In article <1189278847.226956.237620@19g2000hsx.googlegroups. com>,
reuven <wreuven@gmail.com> wrote:
>First, thanks to all the responders.
>
>As I mentioned, my problems are both in CPU and MEMORY and in the fact
>that the customer has put significant restraints on changing the
>hardware & protocol. Cascading the send is not an option because of
>the network topology.
>
>I suspect that you are correct and the CPU issue is mostly a red-
>herring. (the hardware does support offloaded checksum) but the memory
>issue is very real. Also, I was a bit misleading in mentioning 1000
>connections. The number is actually closer to 2000 with a total output
>of around 1.2 gigabit per second (using 2 x 1 gigabit NICs) per server
>(this is the number I need to improve on).


CPU usage, especially when sending data, is rarely a bottleneck. If you
have real-time constraints, it might be, but look elsewhere first. You
will want to collect some statistics on memory usage and correlate that
with the number of active connections.

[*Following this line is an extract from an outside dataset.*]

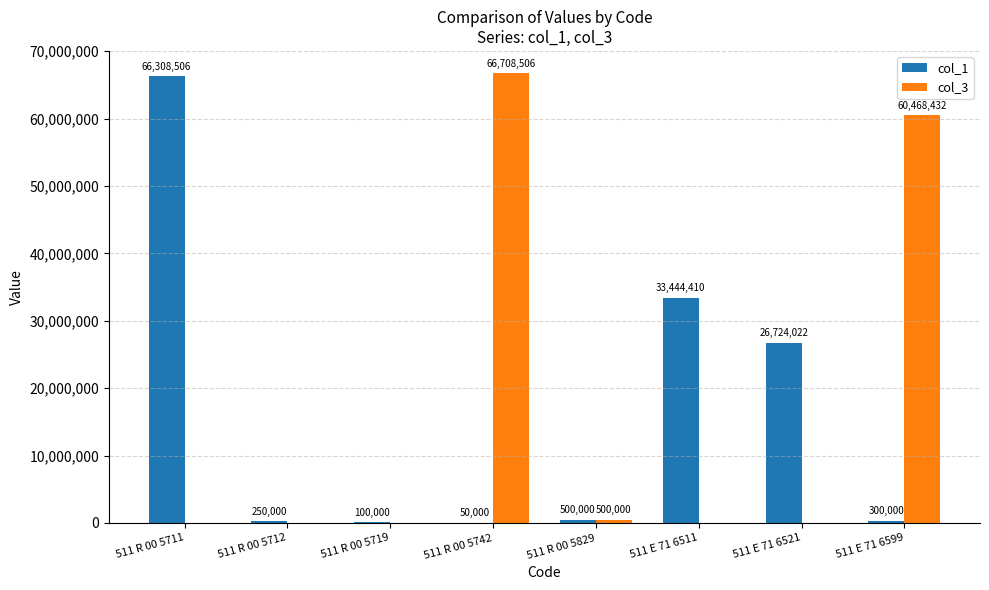

Is it true that col_3 equals 0 at 511 E 71 6511?

True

The biggest win is generally in
a good round-robin algorithm. Keep a table of all open connections and
order your sends with the least-recently sent connection, limited by
how many connections can concurrently be sending data without seriously
impacting overall performance.

Your bandwidth numbers and NIC configuration are vital pieces of
information. See if you can find a way to bond the two NICs into a
single virtual port. Or, if you can find a natural division in your
topology, attach this server to two subnets and attempt to balance the
load between them.

>IOCP sounds line an interesting direction. I'll look into it.


IO completion ports are a big win because you don't require a thread for
each open connection. This often alleviates CPU-related issues.